Facebook, meanwhile, continued its streak of being completely unable to stay out of the news. The site experienced an odd little outage on Tuesday, which had plenty of people recalling MySpace's chaotic summer meltdown last year and even speculating that perhaps the Mark Zuckerberg-created (well, according to most people) social networking service had been hacked. Turns out it was a boring little proxy error. How dull!

Then there was that whole "Lunch 2.0" thing at Facebook's offices this week, which was really more of a happy hour than a lunch, and which Robert Scoble considered to be "one of those parties that in about five years we'll all be looking back on as a major inflection point in the valley." Um, hype much? The word on the street at Non-Lunch 2.0, at least for Scoble, was that web-based organization service Plaxo is very close to launching a social networking site that may or may not rival Facebook by being "open and controllable."

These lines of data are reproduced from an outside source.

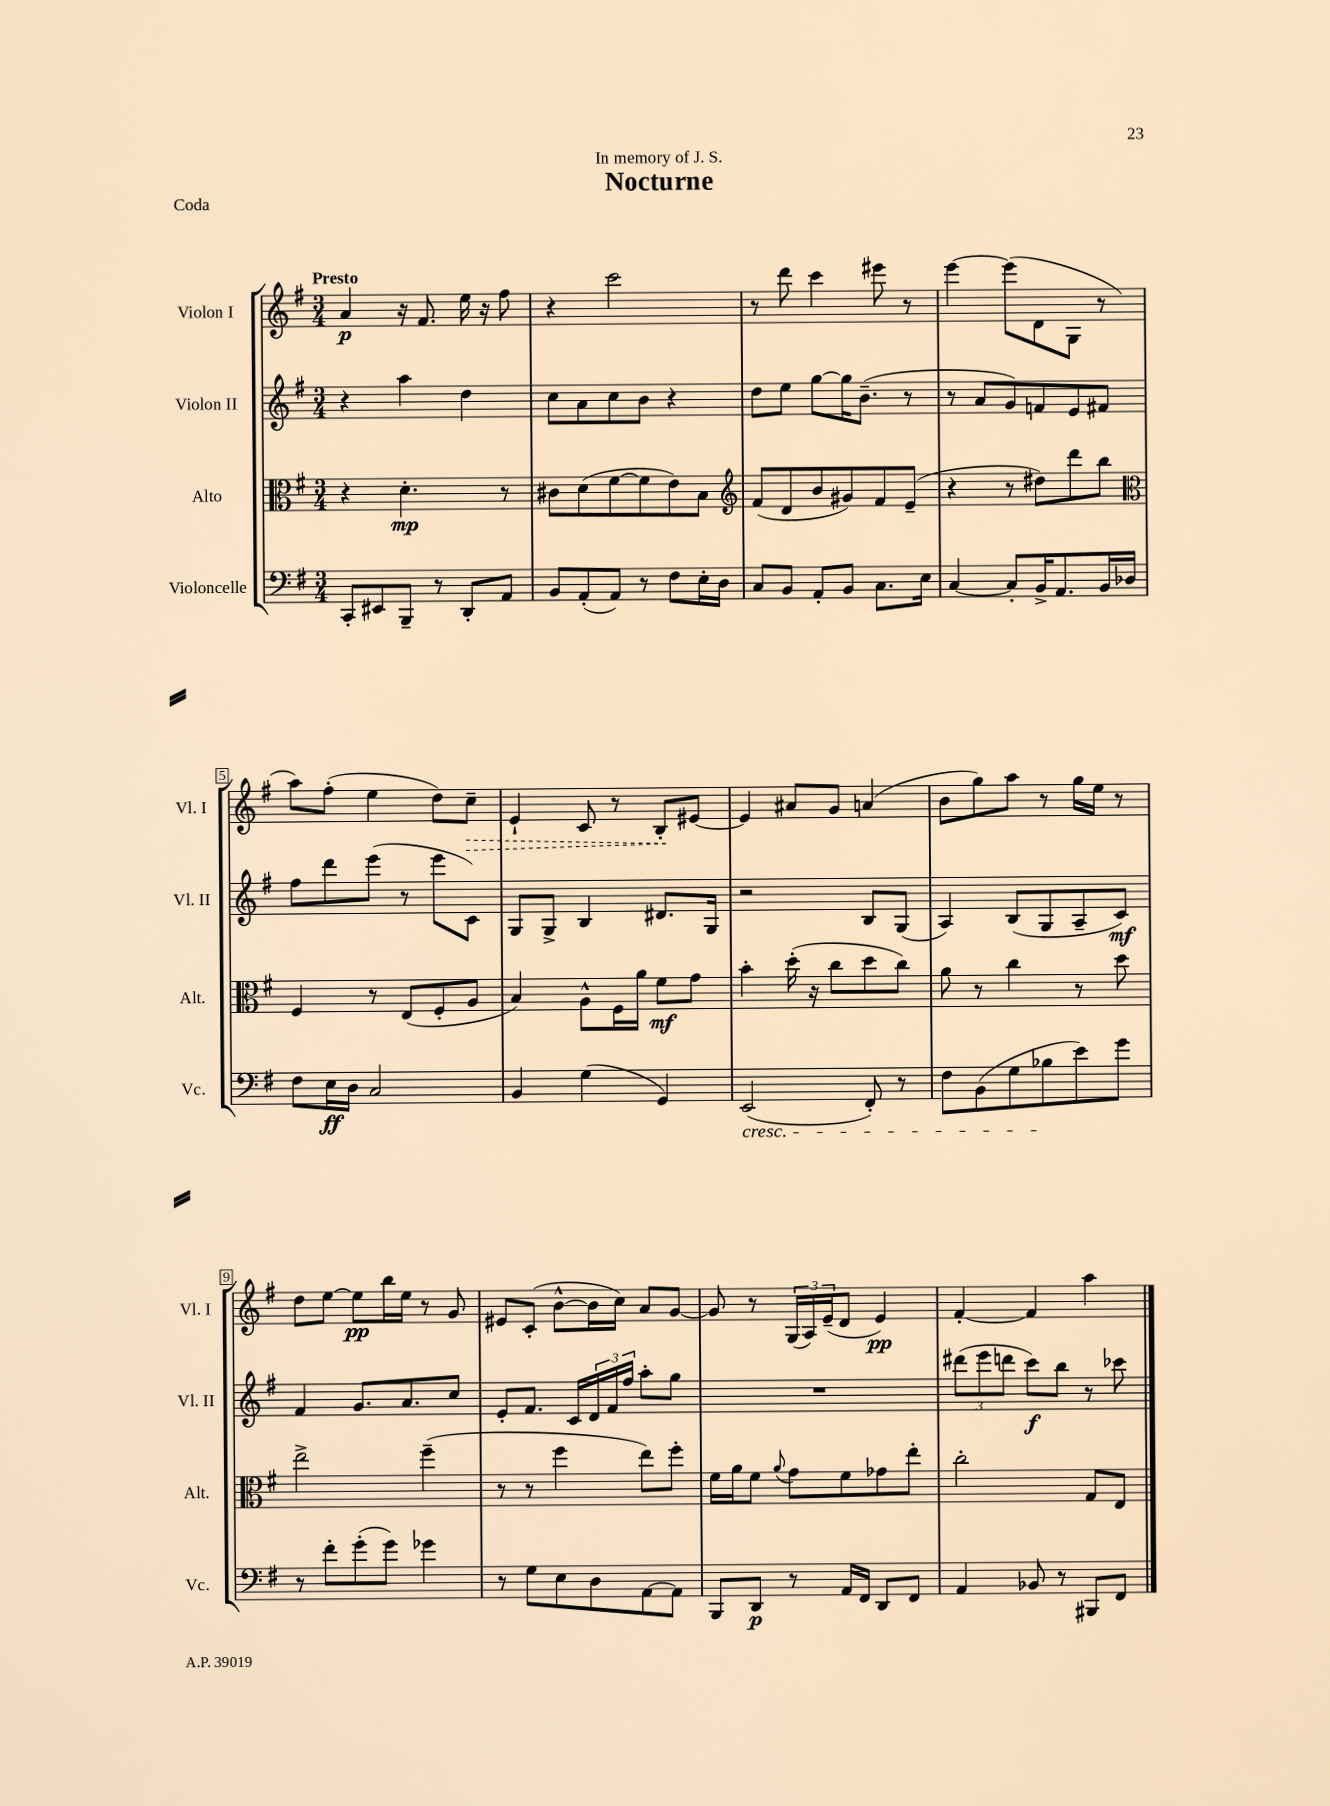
\header { title = "Nocturne" dedication = "In memory of J. S." piece = "Coda" }
<<
\new StaffGroup <<
\new Staff = "s0" \with { instrumentName = "Violon I" shortInstrumentName = "Vl. I" } {
    \clef treble \key g \major \numericTimeSignature \time 3/4 \tempo "Presto"
    a'4\p r16 fis'8. e''16 r16 fis''8 |
    r4 c'''2 |
    r8 d'''8 c'''4 eis'''8 r8 |
    e'''4~ e'''8( d'8 g8 r8 |
    a''8) fis''8-.( e''4 d''8) \once \override Hairpin.style = #'dashed-line c''8--\> |
    e'4-! c'8 r8 b8-.\! eis'8~ |
    eis'4 ais'8 g'8 a'4( |
    b'8 g''8) a''8 r8 g''16 e''16 r8 |
    d''8 e''8~ e''8\pp b''16 e''16 r8 g'8 |
    eis'8 c'8-.( b'8~-^ b'16 c''16) a'8 g'8~ |
    g'8 r8 \tuplet 3/2 { g16( a16) e'16--( } d'8 e'4\pp) |
    fis'4~-. fis'4 a''4 \bar "|." |
}
\new Staff = "s1" \with { instrumentName = "Violon II" shortInstrumentName = "Vl. II" } {
    \clef treble \key g \major \numericTimeSignature \time 3/4
    r4 a''4 d''4 |
    c''8 a'8 c''8 b'8 r4 |
    d''8 e''8 g''8~ g''16 b'8.--( r8 |
    r8 a'8 g'8) f'8 e'8 fis'8 |
    fis''8 d'''8 e'''8( r8 e'''8 c'8) |
    g8 g8-> b4 dis'8. g16 |
    r2 b8 g8( |
    a4) b8( g8 a8-- c'8\mf) |
    fis'4 g'8. a'8. c''8 |
    e'8-. fis'8. c'16 \tuplet 3/2 { d'16 fis'16 fis''16 } a''8-. g''8 |
    R2. |
    \tuplet 3/2 { dis'''8( e'''8 d'''8 } c'''8\f) b''8 r8 ces'''8 \bar "|." |
}
\new Staff = "s2" \with { instrumentName = "Alto" shortInstrumentName = "Alt." } {
    \clef alto \key g \major \numericTimeSignature \time 3/4
    r4 d'4.-.\mp r8 |
    cis'8 d'8( fis'8~ fis'8 e'8) b8 |
    \clef treble fis'8( d'8 b'8 gis'8) fis'8 e'8--( |
    r4 r8 dis''8) d'''8 b''8 |
    \clef alto fis4 r8 e8( fis8-. a8 |
    b4) a8-^ fis16 a'16 fis'8\mf g'8 |
    b'4-. d''16-.( r16 c''8 d''8 c''8) |
    a'8 r8 c''4 r8 d''8 |
    e''2-> fis''4--( |
    r8 r8 fis''4 e''8) fis''8-. |
    fis'16 a'16 fis'8 \appoggiatura { a'8 } g'8 fis'8 ges'8 e''8-. |
    c''2-. g8 e8 \bar "|." |
}
\new Staff = "s3" \with { instrumentName = "Violoncelle" shortInstrumentName = "Vc." } {
    \clef bass \key g \major \numericTimeSignature \time 3/4
    c,8-. eis,8 b,,8-- r8 d,8-. a,8 |
    b,8 a,8-.( a,8) r8 fis8 e16-. d16 |
    c8 b,8 a,8-. b,8 c8. e16 |
    c4~ c8-. b,16-> a,8. b,16 des16 |
    fis8 e16\ff d16 c2 |
    b,4 g4( g,4) |
    e,2\cresc( fis,8-.) r8 |
    fis8 b,8( g8 bes8\! e'8) g'8 |
    r8 fis'8-. g'8-.( g'8) ges'4 |
    r8 g8 e8 d8 a,8~ a,8 |
    b,,8 d,8\p r8 a,16 fis,16 d,8 fis,8 |
    a,4 bes,8 r8 bis,,8 fis,8 \bar "|." |
}
>>
>>
\layout { \context { \Score \override BarNumber.stencil = #(make-stencil-boxer 0.1 0.3 ly:text-interface::print) } }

We'll see Plaxo's "Pulse" on Monday. In the meantime, everybody's already chattering about the prospects of an "open social network," as opposed to Facebook's "locked" model, from Fred Wilson wishing he could export more Facebook content to outside services to Pete Cashmore speculating that "identity aggregation without lock-in" might help deflate the shiny mylar Facebook balloon. Jason Calacanis, on the other hand, is talking bankruptcy.

Really, there hasn't been this much discussion of lockboxes since Al Gore's previous incarnation as a politician. (Remember that, way back when?)

Also of newsworthy note, this week it was John C. Dvorak who jumped onto the "let's talk about bubbles" bandwagon, which begs the question of whether doomsday hype about Bubble 2.0 is, in fact, itself a bubble... Yahoo Video decides to form Voltron in its battle against the Evil Emperor YouTube and maybe even introducing video into Flickr... the only real notoriety at Michael Arrington's bash last week was the online hookup posting and the well-documented presence of Manhattan journo-socialite Julia Allison... Some MySpace users want a prettier poster boy (or girl)... The violet interiors of Virgin America's droolworthy flying machines were unveiled. Intra-plane IMing? Sounds like it was deliberately installed for lonely Mile High Club hopefuls.